La campagne électorale qui vient de prendre fin a débuté à l’européenne :
d’un côté, la gauche composée du Parti libéral, du Bloc, du NPD et des
Verts, de l’autre, le Parti conservateur qui revendiquait alors le «grand
centre-droit». Un élément majeur allait toutefois faire prendre à la
campagne un chemin différent à mi-temps, à savoir la vidéo critiquant les
coupures en culture.
Cette vidéo, qui confondait le manque de financement avec une
incompréhension des gouvernants anglophones de la réalité du Québec
français, a permis à Gilles Duceppe de relancer sa campagne qui avait bien
mal commencé. Il put alors présenter son parti comme étant le protecteur
«des intérêts du Québec» et le seul défenseur des «consensus québécois»,
face à quatre grands partis pancanadiens devant refléter le visage
politique de l’ensemble du pays. Ainsi, il a rappelé que le Bloc québécois
avait présenté des projets de loi visant notamment à soustraire le Québec
de la Loi sur le multiculturalisme et à étendre la Loi 101 aux institutions
de compétence fédérale, projets de loi que ses opposants ont refusé
d’appuyer.
Du côté des conservateurs, on a aussi tenté de flatter le nationalisme des
Québécois dans le sens du poil. Stephen Harper s’est essentiellement
concentré sur son bilan : la reconnaissance de la nation québécoise, le
règlement du déséquilibre fiscal, le siège à l’UNESCO, etc. Dans ses
publicités, le chef du PC vantait la spécificité du Québec et affirmait que
le Canada fut d’abord fondé en français, il y a 400 ans.
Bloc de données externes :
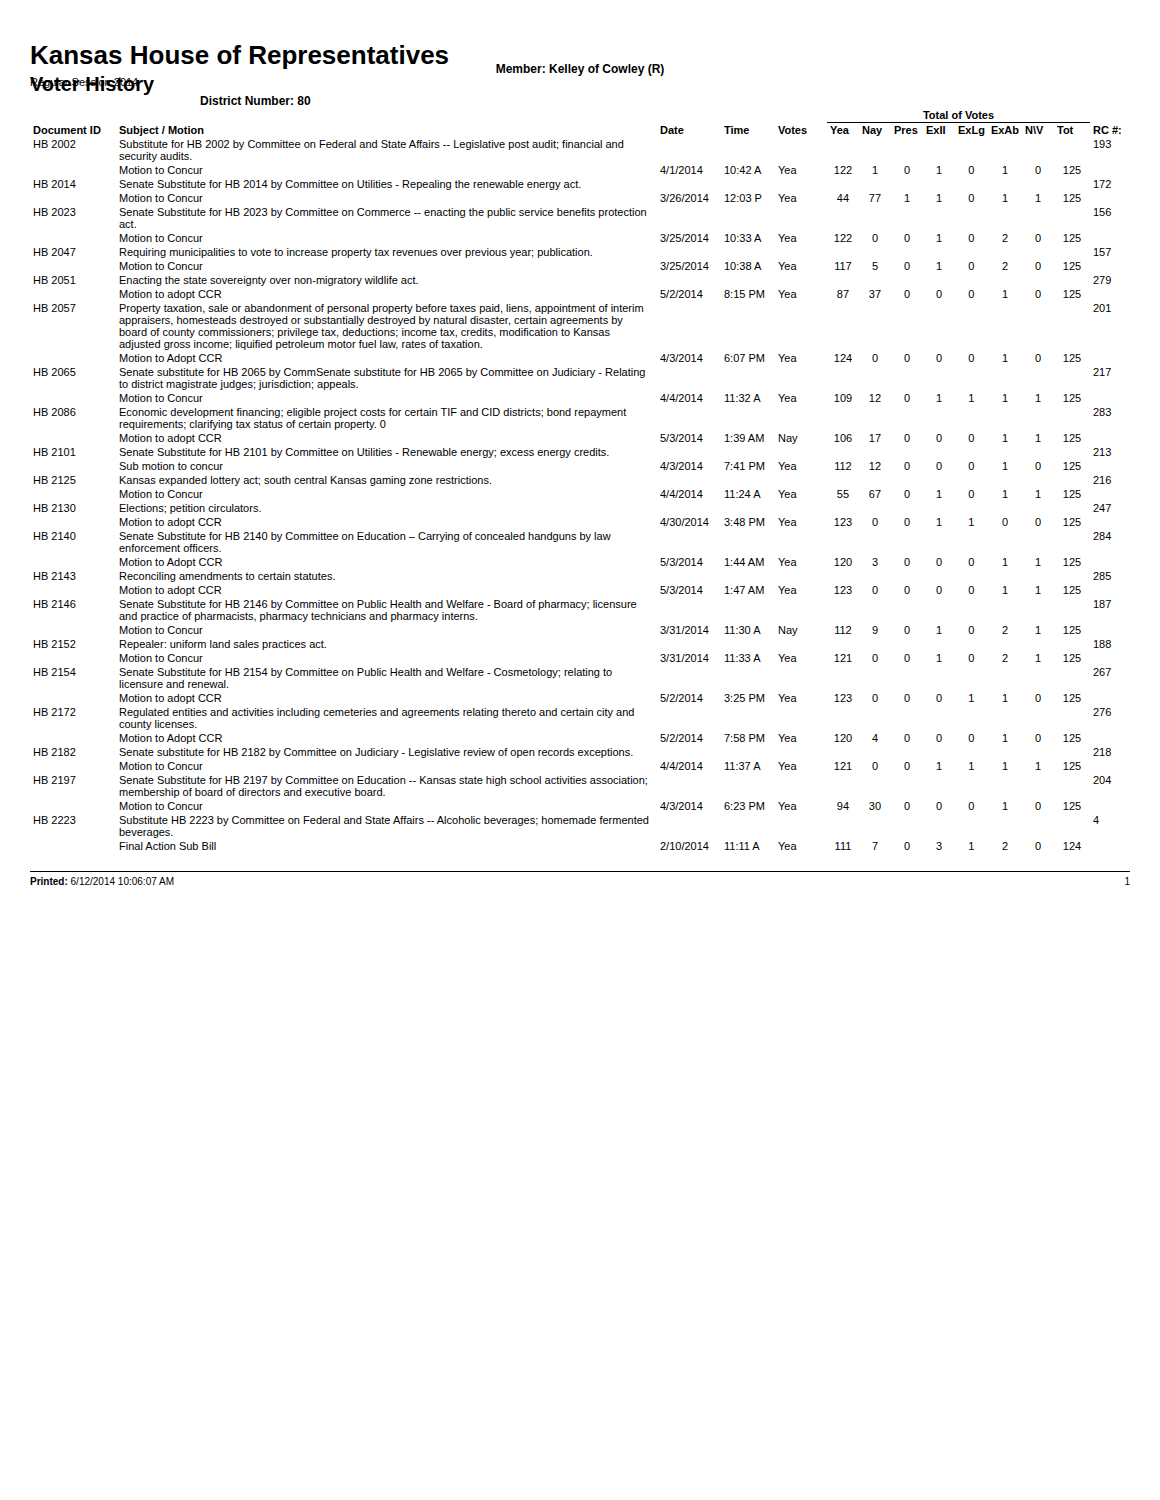Kansas House of Representatives
Voter History
Member: Kelley of Cowley (R)
Regular Session 2014
District Number: 80
| | Total of Votes | |
| --- | --- | --- |
| Document ID | Subject / Motion | Date | Time | Votes | Yea | Nay | Pres | ExII | ExLg | ExAb | N\V | Tot | RC #: |
| HB 2002 | Substitute for HB 2002 by Committee on Federal and State Affairs -- Legislative post audit; financial and security audits. | | | | | 193 |
| | Motion to Concur | 4/1/2014 | 10:42 A | Yea | 122 | 1 | 0 | 1 | 0 | 1 | 0 | 125 | |
| HB 2014 | Senate Substitute for HB 2014 by Committee on Utilities - Repealing the renewable energy act. | | | | | 172 |
| | Motion to Concur | 3/26/2014 | 12:03 P | Yea | 44 | 77 | 1 | 1 | 0 | 1 | 1 | 125 | |
| HB 2023 | Senate Substitute for HB 2023 by Committee on Commerce -- enacting the public service benefits protection act. | | | | | 156 |
| | Motion to Concur | 3/25/2014 | 10:33 A | Yea | 122 | 0 | 0 | 1 | 0 | 2 | 0 | 125 | |
| HB 2047 | Requiring municipalities to vote to increase property tax revenues over previous year; publication. | | | | | 157 |
| | Motion to Concur | 3/25/2014 | 10:38 A | Yea | 117 | 5 | 0 | 1 | 0 | 2 | 0 | 125 | |
| HB 2051 | Enacting the state sovereignty over non-migratory wildlife act. | | | | | 279 |
| | Motion to adopt CCR | 5/2/2014 | 8:15 PM | Yea | 87 | 37 | 0 | 0 | 0 | 1 | 0 | 125 | |
| HB 2057 | Property taxation, sale or abandonment of personal property before taxes paid, liens, appointment of interim appraisers, homesteads destroyed or substantially destroyed by natural disaster, certain agreements by board of county commissioners; privilege tax, deductions; income tax, credits, modification to Kansas adjusted gross income; liquified petroleum motor fuel law, rates of taxation. | | | | | 201 |
| | Motion to Adopt CCR | 4/3/2014 | 6:07 PM | Yea | 124 | 0 | 0 | 0 | 0 | 1 | 0 | 125 | |
| HB 2065 | Senate substitute for HB 2065 by CommSenate substitute for HB 2065 by Committee on Judiciary - Relating to district magistrate judges; jurisdiction; appeals. | | | | | 217 |
| | Motion to Concur | 4/4/2014 | 11:32 A | Yea | 109 | 12 | 0 | 1 | 1 | 1 | 1 | 125 | |
| HB 2086 | Economic development financing; eligible project costs for certain TIF and CID districts; bond repayment requirements; clarifying tax status of certain property. 0 | | | | | 283 |
| | Motion to adopt CCR | 5/3/2014 | 1:39 AM | Nay | 106 | 17 | 0 | 0 | 0 | 1 | 1 | 125 | |
| HB 2101 | Senate Substitute for HB 2101 by Committee on Utilities - Renewable energy; excess energy credits. | | | | | 213 |
| | Sub motion to concur | 4/3/2014 | 7:41 PM | Yea | 112 | 12 | 0 | 0 | 0 | 1 | 0 | 125 | |
| HB 2125 | Kansas expanded lottery act; south central Kansas gaming zone restrictions. | | | | | 216 |
| | Motion to Concur | 4/4/2014 | 11:24 A | Yea | 55 | 67 | 0 | 1 | 0 | 1 | 1 | 125 | |
| HB 2130 | Elections; petition circulators. | | | | | 247 |
| | Motion to adopt CCR | 4/30/2014 | 3:48 PM | Yea | 123 | 0 | 0 | 1 | 1 | 0 | 0 | 125 | |
| HB 2140 | Senate Substitute for HB 2140 by Committee on Education – Carrying of concealed handguns by law enforcement officers. | | | | | 284 |
| | Motion to Adopt CCR | 5/3/2014 | 1:44 AM | Yea | 120 | 3 | 0 | 0 | 0 | 1 | 1 | 125 | |
| HB 2143 | Reconciling amendments to certain statutes. | | | | | 285 |
| | Motion to adopt CCR | 5/3/2014 | 1:47 AM | Yea | 123 | 0 | 0 | 0 | 0 | 1 | 1 | 125 | |
| HB 2146 | Senate Substitute for HB 2146 by Committee on Public Health and Welfare - Board of pharmacy; licensure and practice of pharmacists, pharmacy technicians and pharmacy interns. | | | | | 187 |
| | Motion to Concur | 3/31/2014 | 11:30 A | Nay | 112 | 9 | 0 | 1 | 0 | 2 | 1 | 125 | |
| HB 2152 | Repealer: uniform land sales practices act. | | | | | 188 |
| | Motion to Concur | 3/31/2014 | 11:33 A | Yea | 121 | 0 | 0 | 1 | 0 | 2 | 1 | 125 | |
| HB 2154 | Senate Substitute for HB 2154 by Committee on Public Health and Welfare - Cosmetology; relating to licensure and renewal. | | | | | 267 |
| | Motion to adopt CCR | 5/2/2014 | 3:25 PM | Yea | 123 | 0 | 0 | 0 | 1 | 1 | 0 | 125 | |
| HB 2172 | Regulated entities and activities including cemeteries and agreements relating thereto and certain city and county licenses. | | | | | 276 |
| | Motion to Adopt CCR | 5/2/2014 | 7:58 PM | Yea | 120 | 4 | 0 | 0 | 0 | 1 | 0 | 125 | |
| HB 2182 | Senate substitute for HB 2182 by Committee on Judiciary - Legislative review of open records exceptions. | | | | | 218 |
| | Motion to Concur | 4/4/2014 | 11:37 A | Yea | 121 | 0 | 0 | 1 | 1 | 1 | 1 | 125 | |
| HB 2197 | Senate Substitute for HB 2197 by Committee on Education -- Kansas state high school activities association; membership of board of directors and executive board. | | | | | 204 |
| | Motion to Concur | 4/3/2014 | 6:23 PM | Yea | 94 | 30 | 0 | 0 | 0 | 1 | 0 | 125 | |
| HB 2223 | Substitute HB 2223 by Committee on Federal and State Affairs -- Alcoholic beverages; homemade fermented beverages. | | | | | 4 |
| | Final Action Sub Bill | 2/10/2014 | 11:11 A | Yea | 111 | 7 | 0 | 3 | 1 | 2 | 0 | 124 | |
Printed: 6/12/2014 10:06:07 AM
1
Toutefois, les
nouveaux engagements qu’on attendait envers le Québec ne sont pas venus, de
telle sorte que les conservateurs ont fait des gains partout au Canada,
sauf au Québec.
Quant à Stéphane Dion, il a fait le pari que les Québécois seraient prêts
à travailler avec les Canadiens au nom d’une cause – l’environnement – qui
surpasse les querelles nationales, affirmant même qu’il était «aussi
nationaliste que Gilles Duceppe». Le Québec ne lui a finalement pas
accordé sa confiance. Quant au reste des Canadiens, l’unité canadienne
n’étant pas en jeu, ils pouvaient se permettre de voter contre les libéraux
pour signifier leur opposition à leur projet de taxe sur le carbone. Qui
plus est, le chef du Parti libéral ne soulevait guère les passions hors du
Québec à cause de ses difficultés à s’exprimer en anglais. Cela a
d’ailleurs permis à Gilles Duceppe de gagner des points, en affirmant qu’on
serait plus sévère en ce qui a trait au bilinguisme envers les politiciens
francophones qu’envers les politiciens anglophones.
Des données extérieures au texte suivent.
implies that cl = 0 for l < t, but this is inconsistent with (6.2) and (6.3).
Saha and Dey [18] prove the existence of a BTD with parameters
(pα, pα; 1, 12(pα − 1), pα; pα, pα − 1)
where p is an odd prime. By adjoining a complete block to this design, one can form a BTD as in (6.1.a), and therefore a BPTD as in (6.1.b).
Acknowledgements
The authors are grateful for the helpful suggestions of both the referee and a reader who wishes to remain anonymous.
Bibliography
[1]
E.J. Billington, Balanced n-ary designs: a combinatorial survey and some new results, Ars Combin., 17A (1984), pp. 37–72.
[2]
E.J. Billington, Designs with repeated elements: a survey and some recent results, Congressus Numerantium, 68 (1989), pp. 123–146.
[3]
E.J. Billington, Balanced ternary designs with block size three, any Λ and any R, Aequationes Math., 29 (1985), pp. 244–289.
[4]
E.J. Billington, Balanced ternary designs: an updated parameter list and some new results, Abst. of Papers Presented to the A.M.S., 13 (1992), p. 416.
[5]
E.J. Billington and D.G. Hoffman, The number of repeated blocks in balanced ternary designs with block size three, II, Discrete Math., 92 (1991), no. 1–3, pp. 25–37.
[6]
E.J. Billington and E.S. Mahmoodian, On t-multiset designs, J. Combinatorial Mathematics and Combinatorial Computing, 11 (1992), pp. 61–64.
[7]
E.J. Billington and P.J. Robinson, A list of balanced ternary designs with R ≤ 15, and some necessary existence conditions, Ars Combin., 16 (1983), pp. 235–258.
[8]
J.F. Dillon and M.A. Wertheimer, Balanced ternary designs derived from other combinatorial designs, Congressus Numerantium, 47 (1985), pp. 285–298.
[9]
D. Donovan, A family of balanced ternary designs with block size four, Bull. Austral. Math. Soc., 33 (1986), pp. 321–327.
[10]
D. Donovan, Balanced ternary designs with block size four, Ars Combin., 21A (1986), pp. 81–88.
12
Quant au NPD et au Parti vert, ils sont assurément les plus grands
perdants au Québec et, dans le cas des Verts, dans l’ensemble du Canada.
Pour les néo-démocrates, l’élection lors d’une élection générale d’un
député québécois sous la bannière orangée constitue une victoire, puisque
c’est une première. Cependant, cette victoire, très mince faut-il le
préciser, a eu lieu dans une circonscription qui n’est pas représentative
de l’ensemble de la province. M. Mulcair n’aurait pas pu l’emporter dans
Sherbrooke, Québec ou Trois-Rivières. Quant à la chef du Parti vert, sa
difficulté à s’exprimer en français ne l’a certainement pas aidée. Le NPD
et les Verts doivent leurs faibles résultats dans la Belle Province à leur
manque de compréhension face à cette société qu’on dit distincte.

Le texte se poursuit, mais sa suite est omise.